Saved entries:
# # # # # # #

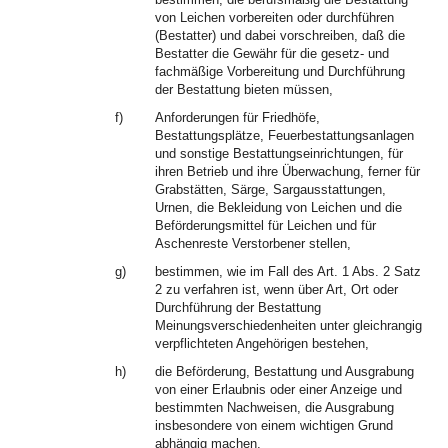
von Leichen vorbereiten oder durchführen
(Bestatter) und dabei vorschreiben, daß die
Bestatter die Gewähr für die gesetz- und
fachmäßige Vorbereitung und Durchführung
der Bestattung bieten müssen,
f)
Anforderungen für Friedhöfe,
Bestattungsplätze, Feuerbestattungsanlagen
und sonstige Bestattungseinrichtungen, für
ihren Betrieb und ihre Überwachung, ferner für
Grabstätten, Särge, Sargausstattungen,
Urnen, die Bekleidung von Leichen und die
Beförderungsmittel für Leichen und für
Aschenreste Verstorbener stellen,
g)
bestimmen, wie im Fall des Art. 1 Abs. 2 Satz
2 zu verfahren ist, wenn über Art, Ort oder
Durchführung der Bestattung
Meinungsverschiedenheiten unter gleichrangig
verpflichteten Angehörigen bestehen,
h)
die Beförderung, Bestattung und Ausgrabung
von einer Erlaubnis oder einer Anzeige und
bestimmten Nachweisen, die Ausgrabung
insbesondere von einem wichtigen Grund
abhängig machen,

# # # # # # #

In the stretch of the listing from its start through the line containing "Meinungsverschiedenheiten unter gleichrangig", replace every "Leichen" with "Toten" and keep all other text the same. Reproduce only those lines, and leave the pictures out.

von Toten vorbereiten oder durchführen
(Bestatter) und dabei vorschreiben, daß die
Bestatter die Gewähr für die gesetz- und
fachmäßige Vorbereitung und Durchführung
der Bestattung bieten müssen,
f)
Anforderungen für Friedhöfe,
Bestattungsplätze, Feuerbestattungsanlagen
und sonstige Bestattungseinrichtungen, für
ihren Betrieb und ihre Überwachung, ferner für
Grabstätten, Särge, Sargausstattungen,
Urnen, die Bekleidung von Toten und die
Beförderungsmittel für Toten und für
Aschenreste Verstorbener stellen,
g)
bestimmen, wie im Fall des Art. 1 Abs. 2 Satz
2 zu verfahren ist, wenn über Art, Ort oder
Durchführung der Bestattung
Meinungsverschiedenheiten unter gleichrangig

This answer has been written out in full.